Revolutionizing healthcare security: moving beyond pentesting 

By Inti De Ceukelaire

March 25, 2024

Revolutionizing healthcare security: moving beyond pentesting 

The healthcare sector remains a prime target for cybercriminals, with 90% of healthcare institutions experiencing at least one security breach in the last few years. And the fallout can be huge.  

In 2023, the average cost of a data breach across all sectors was $4.45 million. However, the average cost of a healthcare data breach was $10.93 million – the highest of all industries. 

So why is the healthcare industry so relentlessly targeted?  

The healthcare industry: a prime target for cybercriminals 

Patient information, medical histories, and billing details are valuable on the dark web. These can then be exploited for several purposes, from identity theft and insurance fraud to ransomware attacks and espionage.  

Furthermore, the critical nature of healthcare operations renders them particularly vulnerable to cyberattacks. A ransomware attack or data breach can cripple healthcare facilities, disrupting patient care, compromising medical devices, and, ultimately, jeopardizing lives.  

Healthcare organizations are grappling to balance accessibility and security, and cybercriminals waste no time in seizing the opportunity to exploit weaknesses in their defenses. 

Where does traditional pentesting fall short?

- _WORK ITEM A_
Copy out the healthcare security article word for word, covering everything from "The healthcare sector" down to "of all industries.".
- _WORK ITEM B_
Write the next part of the healthcare security article, picking up after its final line and going on from there.
The items that come next are unrelated material and stand apart from the healthcare security article.

- _DATA SHOWN_
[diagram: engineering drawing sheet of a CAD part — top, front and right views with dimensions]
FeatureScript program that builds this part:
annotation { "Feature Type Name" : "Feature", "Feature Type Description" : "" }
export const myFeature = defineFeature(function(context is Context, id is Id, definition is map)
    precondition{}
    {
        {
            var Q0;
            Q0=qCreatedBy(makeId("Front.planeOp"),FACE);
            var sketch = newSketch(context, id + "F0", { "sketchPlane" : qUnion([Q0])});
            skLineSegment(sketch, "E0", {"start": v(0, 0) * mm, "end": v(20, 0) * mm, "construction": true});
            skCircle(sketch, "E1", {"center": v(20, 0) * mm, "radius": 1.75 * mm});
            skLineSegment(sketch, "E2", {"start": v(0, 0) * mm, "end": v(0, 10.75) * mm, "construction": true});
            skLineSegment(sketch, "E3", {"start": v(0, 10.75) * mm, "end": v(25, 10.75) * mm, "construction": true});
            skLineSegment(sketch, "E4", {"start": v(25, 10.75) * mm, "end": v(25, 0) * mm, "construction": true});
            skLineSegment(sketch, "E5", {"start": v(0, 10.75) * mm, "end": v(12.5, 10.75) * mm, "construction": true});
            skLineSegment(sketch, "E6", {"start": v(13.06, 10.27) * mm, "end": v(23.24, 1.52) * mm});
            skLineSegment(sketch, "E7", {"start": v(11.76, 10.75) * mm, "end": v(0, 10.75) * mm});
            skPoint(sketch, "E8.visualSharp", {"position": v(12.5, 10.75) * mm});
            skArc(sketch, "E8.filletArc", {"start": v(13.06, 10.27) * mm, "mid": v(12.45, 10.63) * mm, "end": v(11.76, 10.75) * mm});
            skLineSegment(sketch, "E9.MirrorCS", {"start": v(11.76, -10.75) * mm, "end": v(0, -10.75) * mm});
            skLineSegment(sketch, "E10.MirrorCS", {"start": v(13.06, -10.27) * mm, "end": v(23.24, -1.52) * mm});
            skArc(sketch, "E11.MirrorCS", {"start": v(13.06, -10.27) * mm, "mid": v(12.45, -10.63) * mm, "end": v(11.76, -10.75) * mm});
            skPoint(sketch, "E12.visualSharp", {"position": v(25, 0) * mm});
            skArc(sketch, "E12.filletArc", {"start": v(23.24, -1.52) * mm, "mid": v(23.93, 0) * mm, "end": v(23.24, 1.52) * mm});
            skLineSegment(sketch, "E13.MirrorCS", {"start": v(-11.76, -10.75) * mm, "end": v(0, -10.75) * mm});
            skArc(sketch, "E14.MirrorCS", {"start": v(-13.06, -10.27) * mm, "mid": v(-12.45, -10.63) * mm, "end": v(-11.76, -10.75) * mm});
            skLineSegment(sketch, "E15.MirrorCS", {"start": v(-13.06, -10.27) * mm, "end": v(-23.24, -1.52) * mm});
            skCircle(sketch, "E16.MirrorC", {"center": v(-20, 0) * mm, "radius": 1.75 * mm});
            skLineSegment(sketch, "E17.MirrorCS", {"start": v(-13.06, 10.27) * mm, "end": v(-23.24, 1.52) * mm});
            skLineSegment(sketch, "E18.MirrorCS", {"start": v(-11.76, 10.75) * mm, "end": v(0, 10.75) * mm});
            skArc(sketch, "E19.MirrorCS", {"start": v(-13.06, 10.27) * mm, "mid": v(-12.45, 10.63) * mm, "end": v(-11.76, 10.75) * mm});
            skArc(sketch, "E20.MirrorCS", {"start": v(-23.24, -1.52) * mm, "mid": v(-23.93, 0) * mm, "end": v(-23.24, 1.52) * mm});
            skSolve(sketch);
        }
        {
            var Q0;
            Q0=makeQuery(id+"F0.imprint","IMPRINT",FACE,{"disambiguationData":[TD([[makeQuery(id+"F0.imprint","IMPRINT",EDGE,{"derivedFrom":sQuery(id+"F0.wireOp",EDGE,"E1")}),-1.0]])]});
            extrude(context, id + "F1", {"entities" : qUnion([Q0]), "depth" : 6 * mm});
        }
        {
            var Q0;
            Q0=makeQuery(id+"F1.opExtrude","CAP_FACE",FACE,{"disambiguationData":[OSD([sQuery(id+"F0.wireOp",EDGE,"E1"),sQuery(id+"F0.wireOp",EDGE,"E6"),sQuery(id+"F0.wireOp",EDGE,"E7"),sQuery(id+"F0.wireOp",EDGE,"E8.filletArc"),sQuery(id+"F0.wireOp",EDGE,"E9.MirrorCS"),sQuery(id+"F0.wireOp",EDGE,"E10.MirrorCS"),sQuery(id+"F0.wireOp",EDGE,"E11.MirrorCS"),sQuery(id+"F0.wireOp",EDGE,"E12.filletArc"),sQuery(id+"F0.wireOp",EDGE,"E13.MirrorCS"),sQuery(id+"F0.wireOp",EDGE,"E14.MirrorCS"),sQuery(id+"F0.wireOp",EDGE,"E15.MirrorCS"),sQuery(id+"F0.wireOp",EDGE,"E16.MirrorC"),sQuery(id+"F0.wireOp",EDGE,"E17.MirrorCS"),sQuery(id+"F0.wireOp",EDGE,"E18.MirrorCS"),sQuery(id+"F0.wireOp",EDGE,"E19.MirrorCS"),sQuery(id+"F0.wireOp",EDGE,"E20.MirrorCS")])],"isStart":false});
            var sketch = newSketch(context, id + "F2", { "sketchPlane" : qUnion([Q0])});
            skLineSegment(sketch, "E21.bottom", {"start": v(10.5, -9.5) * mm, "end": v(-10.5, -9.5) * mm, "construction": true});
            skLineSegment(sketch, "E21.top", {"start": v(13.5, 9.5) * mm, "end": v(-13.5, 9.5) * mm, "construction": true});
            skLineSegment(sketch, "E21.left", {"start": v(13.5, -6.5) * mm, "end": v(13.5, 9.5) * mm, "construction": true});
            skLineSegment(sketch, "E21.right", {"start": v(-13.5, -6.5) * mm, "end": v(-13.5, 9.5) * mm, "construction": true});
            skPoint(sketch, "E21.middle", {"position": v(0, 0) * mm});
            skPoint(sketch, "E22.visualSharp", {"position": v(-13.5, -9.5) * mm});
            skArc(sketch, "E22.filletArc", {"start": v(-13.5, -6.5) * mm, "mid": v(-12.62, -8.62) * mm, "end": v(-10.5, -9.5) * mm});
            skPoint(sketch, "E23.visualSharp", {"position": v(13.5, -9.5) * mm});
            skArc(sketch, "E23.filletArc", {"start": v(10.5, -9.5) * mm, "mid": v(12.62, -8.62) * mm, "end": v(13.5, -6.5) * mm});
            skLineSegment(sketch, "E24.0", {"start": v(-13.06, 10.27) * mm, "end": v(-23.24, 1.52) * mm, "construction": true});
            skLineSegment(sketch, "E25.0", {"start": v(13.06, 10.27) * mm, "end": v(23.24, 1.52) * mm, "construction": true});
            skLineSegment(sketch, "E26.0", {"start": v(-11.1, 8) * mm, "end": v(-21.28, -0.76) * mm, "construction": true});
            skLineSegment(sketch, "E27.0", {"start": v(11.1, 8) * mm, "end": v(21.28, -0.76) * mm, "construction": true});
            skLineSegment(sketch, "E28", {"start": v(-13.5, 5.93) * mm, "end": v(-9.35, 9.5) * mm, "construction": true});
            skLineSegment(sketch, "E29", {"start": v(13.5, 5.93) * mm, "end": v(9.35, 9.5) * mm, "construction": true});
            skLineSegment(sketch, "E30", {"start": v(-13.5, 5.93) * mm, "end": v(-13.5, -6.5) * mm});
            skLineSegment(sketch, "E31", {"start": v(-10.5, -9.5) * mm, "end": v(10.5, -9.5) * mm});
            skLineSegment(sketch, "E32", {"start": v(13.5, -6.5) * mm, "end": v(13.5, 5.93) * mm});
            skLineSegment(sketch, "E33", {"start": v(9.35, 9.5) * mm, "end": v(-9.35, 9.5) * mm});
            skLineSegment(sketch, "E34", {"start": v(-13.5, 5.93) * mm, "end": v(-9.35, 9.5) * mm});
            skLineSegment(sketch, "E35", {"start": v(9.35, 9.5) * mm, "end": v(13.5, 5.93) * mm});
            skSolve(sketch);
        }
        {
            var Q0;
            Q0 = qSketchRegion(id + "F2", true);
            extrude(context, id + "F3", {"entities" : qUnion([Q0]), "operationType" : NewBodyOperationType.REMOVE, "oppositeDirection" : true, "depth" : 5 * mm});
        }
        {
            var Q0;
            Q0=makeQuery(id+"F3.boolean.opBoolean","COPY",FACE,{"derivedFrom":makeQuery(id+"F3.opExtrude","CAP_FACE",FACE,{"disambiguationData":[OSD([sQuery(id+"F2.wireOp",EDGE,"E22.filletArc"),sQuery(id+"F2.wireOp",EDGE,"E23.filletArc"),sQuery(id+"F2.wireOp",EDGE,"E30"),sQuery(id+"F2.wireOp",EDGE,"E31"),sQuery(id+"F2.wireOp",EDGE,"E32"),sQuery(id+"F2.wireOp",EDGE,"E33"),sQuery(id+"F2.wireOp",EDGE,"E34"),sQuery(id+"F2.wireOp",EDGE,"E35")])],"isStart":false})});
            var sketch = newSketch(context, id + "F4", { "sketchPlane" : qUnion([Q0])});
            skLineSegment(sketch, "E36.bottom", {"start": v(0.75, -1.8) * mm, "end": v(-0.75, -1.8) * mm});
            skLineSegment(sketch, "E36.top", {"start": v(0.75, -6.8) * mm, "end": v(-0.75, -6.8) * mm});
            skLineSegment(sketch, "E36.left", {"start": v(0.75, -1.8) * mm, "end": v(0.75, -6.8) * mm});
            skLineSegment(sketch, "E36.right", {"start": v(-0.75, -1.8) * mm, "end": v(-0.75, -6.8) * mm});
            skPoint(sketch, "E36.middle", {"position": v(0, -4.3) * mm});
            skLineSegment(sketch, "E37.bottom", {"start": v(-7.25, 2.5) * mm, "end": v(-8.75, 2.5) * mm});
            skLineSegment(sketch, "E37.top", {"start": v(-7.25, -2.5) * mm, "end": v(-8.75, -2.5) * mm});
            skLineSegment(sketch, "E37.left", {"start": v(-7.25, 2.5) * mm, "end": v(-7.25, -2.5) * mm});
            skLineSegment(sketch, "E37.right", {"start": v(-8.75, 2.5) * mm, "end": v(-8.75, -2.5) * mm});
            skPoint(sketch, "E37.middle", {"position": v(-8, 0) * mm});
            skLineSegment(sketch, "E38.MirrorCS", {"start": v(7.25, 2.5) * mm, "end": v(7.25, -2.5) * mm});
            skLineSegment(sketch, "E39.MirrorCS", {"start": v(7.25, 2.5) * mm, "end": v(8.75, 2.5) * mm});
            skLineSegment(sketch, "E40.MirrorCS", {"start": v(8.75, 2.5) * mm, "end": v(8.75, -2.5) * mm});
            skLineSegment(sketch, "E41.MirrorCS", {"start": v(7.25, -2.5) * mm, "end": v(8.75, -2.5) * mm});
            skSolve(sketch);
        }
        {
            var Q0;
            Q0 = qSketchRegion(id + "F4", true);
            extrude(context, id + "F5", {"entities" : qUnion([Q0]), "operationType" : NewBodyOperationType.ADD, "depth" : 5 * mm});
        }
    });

- _RESPONSE A_
The healthcare sector remains a prime target for cybercriminals, with 90% of healthcare institutions experiencing at least one security breach in the last few years. And the fallout can be huge.  

In 2023, the average cost of a data breach across all sectors was $4.45 million. However, the average cost of a healthcare data breach was $10.93 million – the highest of all industries.

- _RESPONSE B_
In response to these escalating cyber threats, many healthcare organizations have turned to traditional pentesting as a cornerstone of their cybersecurity strategy.  

Pentesting, characterized by periodic assessments of network vulnerabilities and security controls, provides valuable insights into existing security gaps. However, its reliance on point-in-time assessments leaves healthcare organizations vulnerable to threats that evade detection between evaluations. While a valuable tool in cybersecurity, pentesting alone falls short for the healthcare industry due to several factors: 

1. Pentesting is reactive in nature 

 Traditional pentesting operates within a reactive framework, conducting periodic assessments to identify vulnerabilities at one point in time. However, in the healthcare industry, where new threats emerge daily, this reactive approach leaves organizations vulnerable. Vulnerabilities can go undetected between pentests, and so the healthcare industry requires a more proactive approach to security. 

2. The ever-evolving array of threats 

 Healthcare organizations face a diverse array of cyber threats, ranging from ransomware attacks to data breaches and insider threats. With cybercriminals continuously devising new tactics and exploiting vulnerabilities, traditional pentesting may struggle to keep pace with the evolving threat landscape.  

3. The criticality of healthcare data 

Patient data is the lifeblood of healthcare organizations, containing highly sensitive information such as PII and medical histories. Any compromise of this data can have severe repercussions, ranging from financial losses and legal liabilities to potentially harming patients’ lives. Relying solely on traditional pentesting may leave healthcare institutions inadequately shielded and vulnerable to potential breaches.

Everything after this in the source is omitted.